Figure 8 depicts the distribution of CO2 contents in the coalbed at different CO2 injection times. As Figure 8 illustrates, under the influence of high pressure being present at the injection well, CO2 gradually diffuses into the coalbed and becomes sequestered. The high-pressure areas are predominantly located near the injection well. Compared to the pressure of CBM, the evolution of CO2 pressure is less intense. Notably, although this pattern aligns with engineering experience and is evident, our numerical model uniquely accounts for the contribution of fracture roughness in CO2-ECBM projects, a detail not quantitatively captured in previously published models.
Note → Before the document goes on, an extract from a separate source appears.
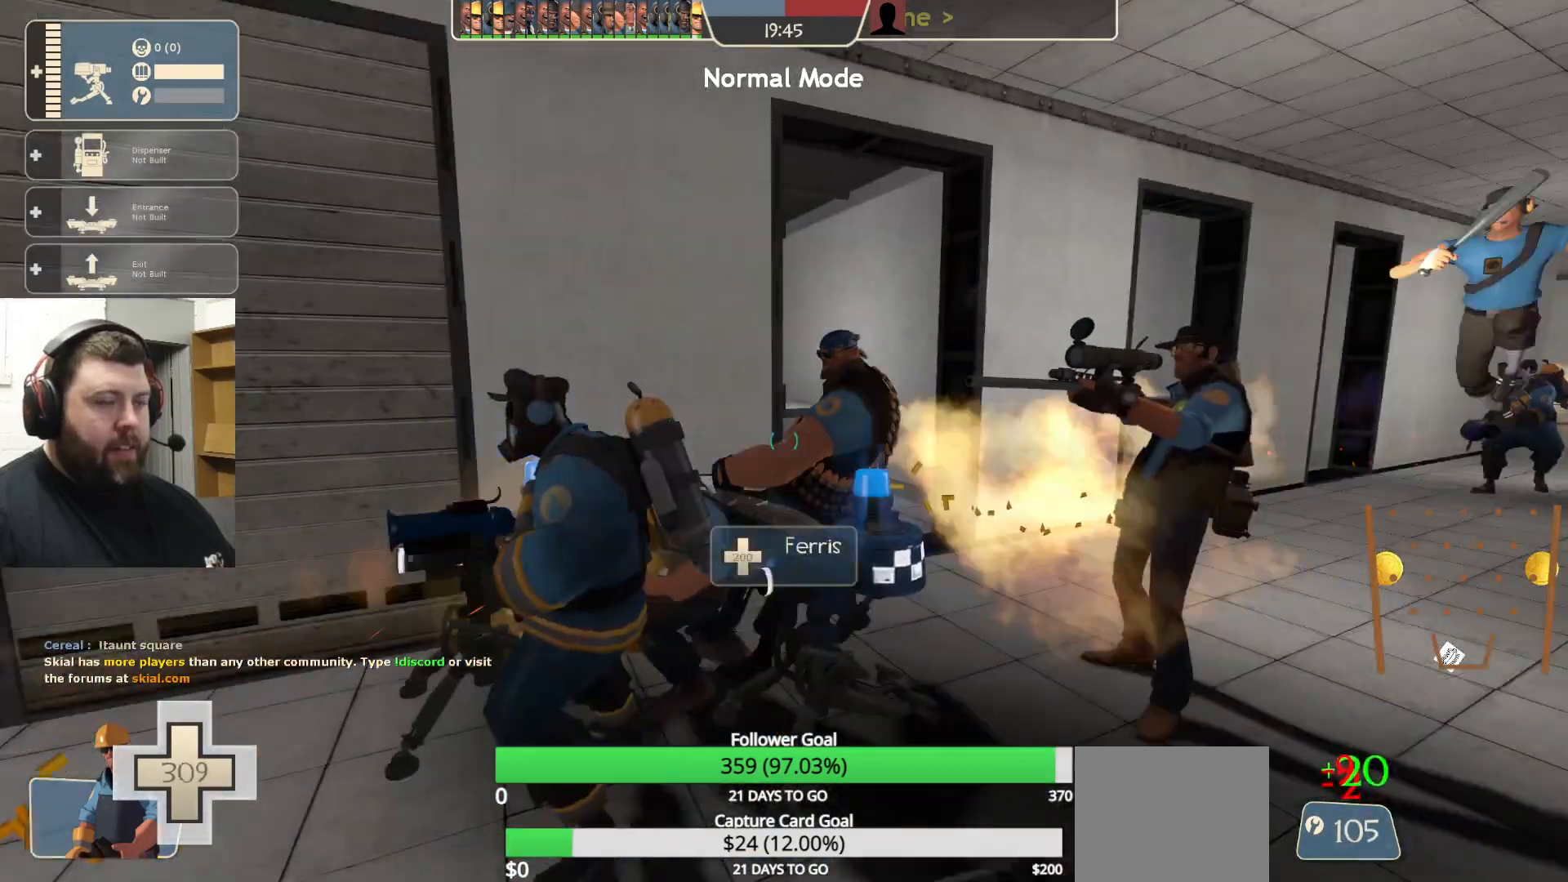
{"buttons": [], "left_stick": "center", "right_stick": "center", "events": []}
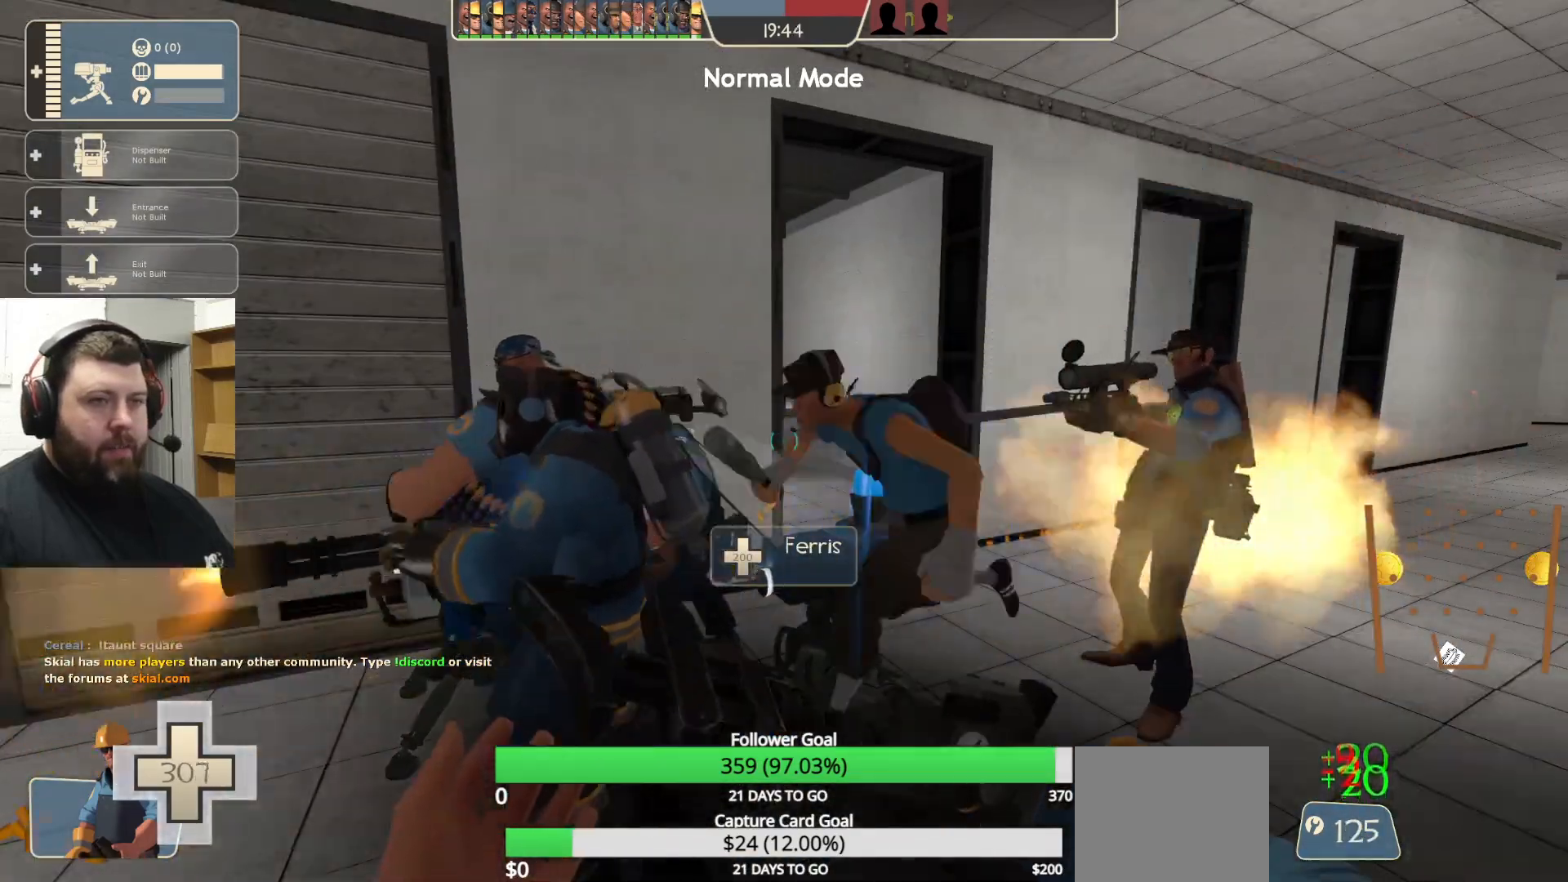
{"buttons": ["R2"], "left_stick": "center", "right_stick": "center", "events": [[133, "right_stick", "left"], [350, "right_stick", "center"], [367, "R2", "down"]]}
Furthermore, the results in Figure 8 provide new insights for CO2 geological sequestration and clean extraction. We will quantitatively explore this contribution in our subsequent research.
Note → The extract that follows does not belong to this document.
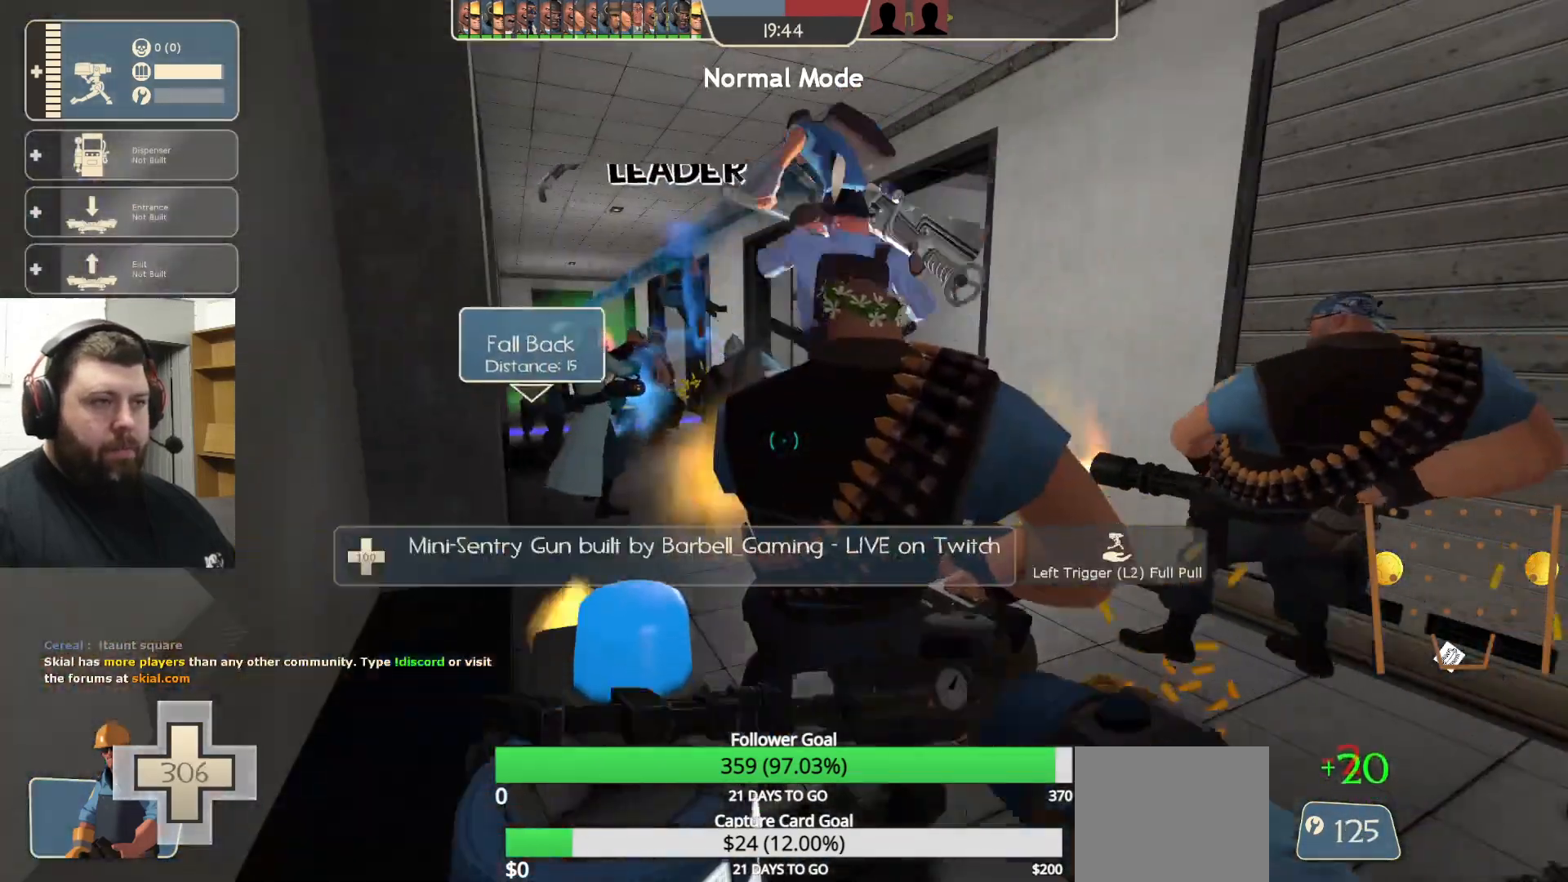
{"buttons": ["R2"], "left_stick": "center", "right_stick": "center", "events": []}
Subsequently, we examine the spatiotemporal distribution of coalbed stress at different CO2 injection times, as shown in Figure 9. The precise analysis of the evolution of coalbed stress under the influence of multiple factors is crucial for assessing the safety of coalbed methane extraction projects. Although the pressure of the CO2 in the coalbed increases and the pressure of CBM decreases due to the combined effect of CO2 injection and CBM production, Figure 9 reveals that the high-stress areas in the coalbed are primarily concentrated around the injection well. This indicates that CO2 injection has a more significant impact on coalbed stress changes compared to CBM production.

5.3. Quantitative Investigation for the Impact of Fracture Roughness on CO2-ECBM Projects

Further, we conduct a quantitative investigation into the contribution of fracture roughness in CO2-ECBM projects, focusing on its impact on CO2 injection, CBM production, and coalbed characteristics. Initially, we explore the influence of the innovative fracture roughness quantification parameter ξ proposed in this study on the gas pressures of CO2 and CBM during different stages of extraction, as depicted in Figure 10 and Figure 11. The baseline value for ξ is derived from reference [35], and we explore variations of ξ within the same order of magnitude. Figure 10 shows the evolution of the residual methane gas pressure at the monitoring point (see Figure 6, located at (50, 50)) under different extraction times and ξ . As Figure 10 indicates, the residual pressure of CBM decreases over time regardless of the value of roughness parameter ξ . At the same extraction time, the residual methane pressure gradually increases with the augmentation of ξ . A higher ξ leads to a slower decline in methane gas pressure due to extraction. As Section 3 elucidates, a larger ξ implies rougher coalbed fractures, consequently making gas permeation more challenging. Therefore, with greater roughness, CBM extraction becomes more difficult, resulting in more gas remaining in the coalbed and, as a consequence, a higher residual gas pressure.
Figure 11 depicts the influence of ξ on CO2 pressure within the coal seam at different CO2 injection intervals. As indicated by Figure 11, the CO2 pressure at the monitoring point incrementally escalates with prolonged injection. This tendency is consistent under varying degrees of fracture roughness, quantitatively characterized by ξ. Notably, at equivalent production intervals, a higher ξ leads to diminished CO2 pressure within the coal seam. Prior sections elucidate that an increased ξ correlates with more pronounced roughness in coalbed fractures, thus hindering CO2 permeation. Consequently, under identical parameters, a lower ξ facilitates greater CO2 injection. Hence, there exists an inverse relationship between ξ and CO2 pressure. Significantly, these findings also offer novel insights for CO2 sequestration strategies.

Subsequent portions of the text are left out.